CC Iain Livingstone has said that resources have needed to be prioritised in light of officers leaving under the pension changes

Speaking at the Scottish Police Authority meeting CC Iain Livingstone said: “In essence there are more officers over 50 leaving at the moment because of these very significant changes about commutation.

“At the same time, we have had the inevitable slowing of recruitment because of Covid and because of demands of COP26.”

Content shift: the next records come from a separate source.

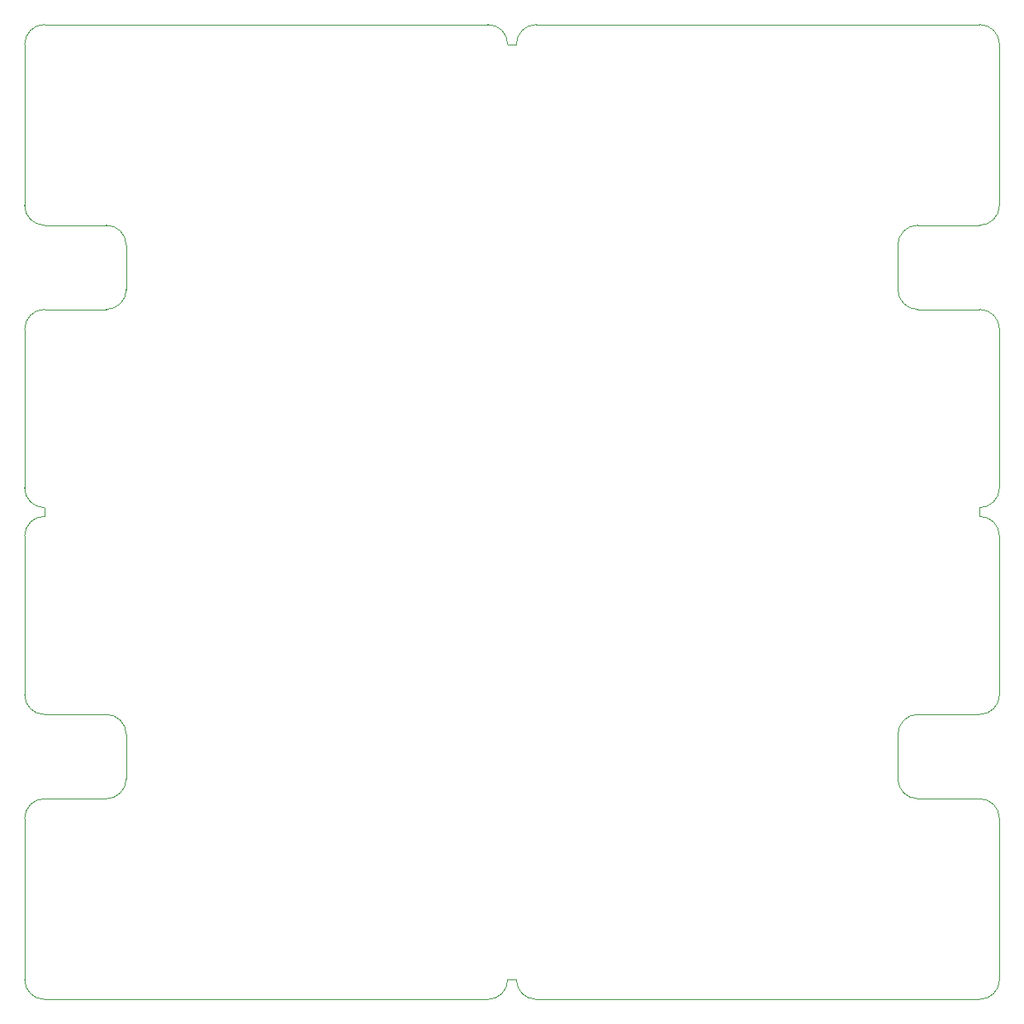
<source format=gm1>
G04 #@! TF.GenerationSoftware,KiCad,Pcbnew,5.1.8-1.fc31*
G04 #@! TF.CreationDate,2021-07-02T10:36:43+02:00*
G04 #@! TF.ProjectId,LoRaWANV2.1_panelized,4c6f5261-5741-44e5-9632-2e315f70616e,rev?*
G04 #@! TF.SameCoordinates,Original*
G04 #@! TF.FileFunction,Profile,NP*
%FSLAX46Y46*%
G04 Gerber Fmt 4.6, Leading zero omitted, Abs format (unit mm)*
G04 Created by KiCad (PCBNEW 5.1.8-1.fc31) date 2021-07-02 10:36:43*
%MOMM*%
%LPD*%
G01*
G04 APERTURE LIST*
G04 #@! TA.AperFunction,Profile*
%ADD10C,0.050000*%
G04 #@! TD*
G04 APERTURE END LIST*
D10*
X126492000Y-123571000D02*
X81026000Y-123571000D01*
X126492000Y-102997000D02*
X120142000Y-102997000D01*
X118110000Y-100965000D02*
X118110000Y-96393000D01*
X120142000Y-94361000D02*
X126492000Y-94361000D01*
X128524000Y-105029000D02*
X128524000Y-121539000D01*
X128524000Y-92329000D02*
X128524000Y-76073000D01*
X126492000Y-102997000D02*
G75*
G02*
X128524000Y-105029000I0J-2032000D01*
G01*
X128524000Y-92329000D02*
G75*
G02*
X126492000Y-94361000I-2032000J0D01*
G01*
X118110000Y-96393000D02*
G75*
G02*
X120142000Y-94361000I2032000J0D01*
G01*
X120142000Y-102997000D02*
G75*
G02*
X118110000Y-100965000I0J2032000D01*
G01*
X128524000Y-121539000D02*
G75*
G02*
X126492000Y-123571000I-2032000J0D01*
G01*
X81026000Y-123571000D02*
G75*
G02*
X78994000Y-121539000I0J2032000D01*
G01*
X126492000Y-74041000D02*
G75*
G02*
X128524000Y-76073000I0J-2032000D01*
G01*
X128524000Y-42164000D02*
X128524000Y-25654000D01*
X128524000Y-54864000D02*
G75*
G03*
X126492000Y-52832000I-2032000J0D01*
G01*
X126492000Y-44196000D02*
G75*
G03*
X128524000Y-42164000I0J2032000D01*
G01*
X120142000Y-52832000D02*
X126492000Y-52832000D01*
X126492000Y-73152000D02*
G75*
G03*
X128524000Y-71120000I0J2032000D01*
G01*
X118110000Y-46228000D02*
X118110000Y-50800000D01*
X126492000Y-44196000D02*
X120142000Y-44196000D01*
X128524000Y-25654000D02*
G75*
G03*
X126492000Y-23622000I-2032000J0D01*
G01*
X120142000Y-44196000D02*
G75*
G03*
X118110000Y-46228000I0J-2032000D01*
G01*
X118110000Y-50800000D02*
G75*
G03*
X120142000Y-52832000I2032000J0D01*
G01*
X128524000Y-54864000D02*
X128524000Y-71120000D01*
X126492000Y-23622000D02*
X81026000Y-23622000D01*
X81026000Y-23622000D02*
G75*
G03*
X78994000Y-25654000I0J-2032000D01*
G01*
X78105000Y-121539000D02*
X78994000Y-121539000D01*
X126492000Y-73152000D02*
X126492000Y-74041000D01*
X78105000Y-25654000D02*
X78994000Y-25654000D01*
X30607000Y-74041000D02*
X30607000Y-73152000D01*
X30607000Y-73152000D02*
G75*
G02*
X28575000Y-71120000I0J2032000D01*
G01*
X76073000Y-23622000D02*
G75*
G02*
X78105000Y-25654000I0J-2032000D01*
G01*
X28575000Y-25654000D02*
G75*
G02*
X30607000Y-23622000I2032000J0D01*
G01*
X36957000Y-44196000D02*
G75*
G02*
X38989000Y-46228000I0J-2032000D01*
G01*
X38989000Y-50800000D02*
G75*
G02*
X36957000Y-52832000I-2032000J0D01*
G01*
X28575000Y-54864000D02*
G75*
G02*
X30607000Y-52832000I2032000J0D01*
G01*
X30607000Y-44196000D02*
G75*
G02*
X28575000Y-42164000I0J2032000D01*
G01*
X28575000Y-54864000D02*
X28575000Y-71120000D01*
X28575000Y-42164000D02*
X28575000Y-25654000D01*
X36957000Y-52832000D02*
X30607000Y-52832000D01*
X38989000Y-46228000D02*
X38989000Y-50800000D01*
X30607000Y-44196000D02*
X36957000Y-44196000D01*
X30607000Y-23622000D02*
X76073000Y-23622000D01*
X30607000Y-74041000D02*
G75*
G03*
X28575000Y-76073000I0J-2032000D01*
G01*
X76073000Y-123571000D02*
G75*
G03*
X78105000Y-121539000I0J2032000D01*
G01*
X28575000Y-121539000D02*
G75*
G03*
X30607000Y-123571000I2032000J0D01*
G01*
X36957000Y-102997000D02*
G75*
G03*
X38989000Y-100965000I0J2032000D01*
G01*
X38989000Y-96393000D02*
G75*
G03*
X36957000Y-94361000I-2032000J0D01*
G01*
X28575000Y-92329000D02*
G75*
G03*
X30607000Y-94361000I2032000J0D01*
G01*
X30607000Y-102997000D02*
G75*
G03*
X28575000Y-105029000I0J-2032000D01*
G01*
X28575000Y-92329000D02*
X28575000Y-76073000D01*
X28575000Y-105029000D02*
X28575000Y-121539000D01*
X36957000Y-94361000D02*
X30607000Y-94361000D01*
X38989000Y-100965000D02*
X38989000Y-96393000D01*
X30607000Y-102997000D02*
X36957000Y-102997000D01*
X30607000Y-123571000D02*
X76073000Y-123571000D01*
M02*

</source>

The pension changes mean that officers can access an ordinary pension after only 25 years of service, if they are aged 50 or older. The changes only apply to Scotland officers although the PFEW is seeking a similar arrangement for forces in England and Wales.  

The “headline figure” of leavers as a result of the pension changes is 400, although as of April 12, around 1,800 officers had inquired as to what the changes might mean for them individually.

Official figures published at the start of May showed the number of full-time equivalent officers in Police Scotland fell by 312 during the first three months of 2022, reaching the lowest level since 2008.

The decline represented 1.8% of the force’s overall strength, meaning it had 16,805 full-time equivalent police officers as of March 31.

DCC Malcom Graham said: “This headline figure demonstrates there are, for a temporary period, less officers available across the organisation.

“We have become very adept at dynamic resource planning in the face of resource changes through the course of the pandemic.

“We were faced with unprecedented challenges in terms of absence during Covid which way exceeded demands we are facing on a temporary basis for this shortfall.

“We are putting in place special measures again in many ways parallel structures to those we had in place during Covid […] to ensure operational service delivery is prioritised and ensure where vacancies arise we redesign the organisation to ensure operational services in key areas which are most at pressure and where highest risk is carried are resourced.”

He explained that some of the consequences of prioritising things like initial contact means de-prioritising longer-term work, including cyber and digital policing.

“Our intent to go into that area may need to be delayed while we refocus our efforts on ensuring that operational priorities in the areas we understand need to be fully resourced as a priority.

"As we look to ensure frontline policing is prioritised in areas of highest risk, our capacity to push through this [digital] change at the pace we would require is not always resourced at the level we would like."

Police Scotland, which is not part of the Uplift programme, has increased recruitment plans to take on 300 probationary constables each quarter across the next year and a recruitment campaign will be launched in July.

They have plans to increase the capacity of the digital forensics team by nearly 30 people, 20 of which are already in post.

CC Livingstone said that policing was not alone in seeing leavers from the 50-70 age bracket.

He also said that he is keen where possible to support with the provision of mutual aid, highlighting the help the force received during COP26.